The emergency happened around 6:50 p.m. Wednesday.  That's when Giron, who was in her family's first floor apartment in the same building as the little girl, heard the screams of the girl's mother.

"I told my grandma to call 911," Giron said in an interview on Thursday, "And I just left."

"I automatically ran outside," she continued, where she found the little girl's mother "screaming, 'My baby. my baby!'" Giron said.  "And the [neighbor] Maria who was here before me...puts her on the floor.  We checked for her pulse and there was nothing."

Giron did CPR on the two year old immediately.  "And a few seconds after, she gasped for air and started breathing again," Giron told PIX11 News.

Minutes later, EMTs arrived to stabilize the girl, Nyjeana Civil, 2.  She had somehow managed to get over a window guard and fall from the third story window of her apartment on 44th Street onto the brick walk below.

After she fell, "I was giving her mouth to mouth," Giron said, "and I was also pressing against her chest."

When Nyjeana began breathing, "It was a weight off my shoulders, everybody's [shoulders]," said Giron.  "We all assumed she was gone.

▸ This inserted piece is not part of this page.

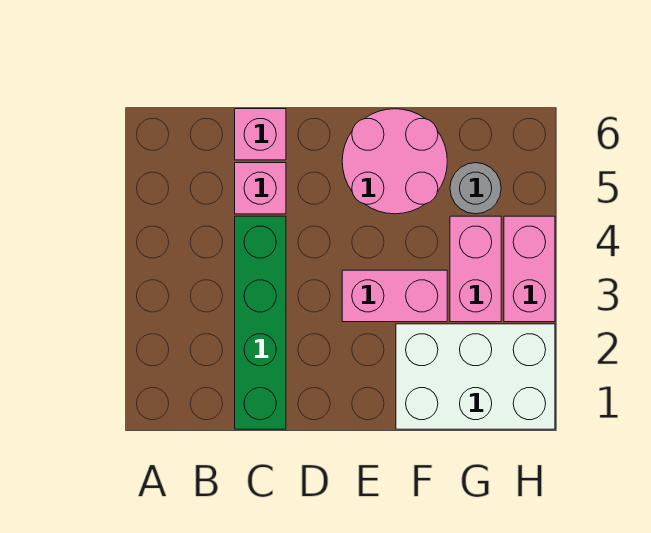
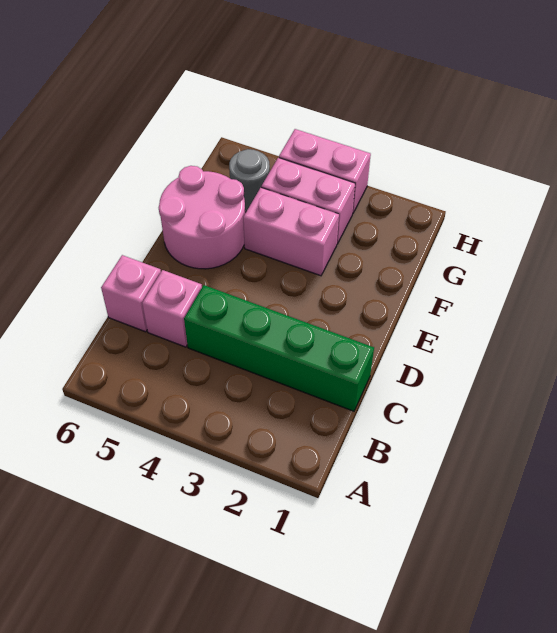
pink 1x2 brick [342,270,447,322] -> pink 1x2 brick turned to [243,188,339,276]
white 2x3 brick [396,324,555,429] -> none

Hearing her mother screaming and yelling, it was all overwhelming."

Thanks to the young woman's quick thinking and training, her toddler neighbor is alive, although with a fractured skull and other serious injuries.  Still, because of her teenage neighbor, who will next year go to college to fulfill her dream of becoming a veterinarian, little Nyjeana is alive.

Her life saver said she'd learned her CPR methods from unlikely sources.  "Honestly, I would read some stuff online, and also TV a little bit, soap operas," said Giron.  "Mostly through the Internet.  When I get curious about something, I gather all this information," she continued.  "It's important because I used it and put it to the test."

Obviously, it worked.  Ashley is now being hailed as a hero, or to be gender specific, a heroine, but not yet by Nyjeana Civil's family.  They're still at the hospital, caring for their daughter.

Her recovery is where the quick thinking young woman, whose teachers call her a hero, is focusing her energies now.  "I don't really care what they call me," Giron told PIX11 News.  "I just care for the girl."

Prior to saving her life, Giron had only known Nyjeana by sight, when she'd catch a glimpse of the girl in the building courtyard.  Now, Giron says she wants to "hug her and know that she's okay, and her mother too.  I want to talk to her and see how she's doing, too."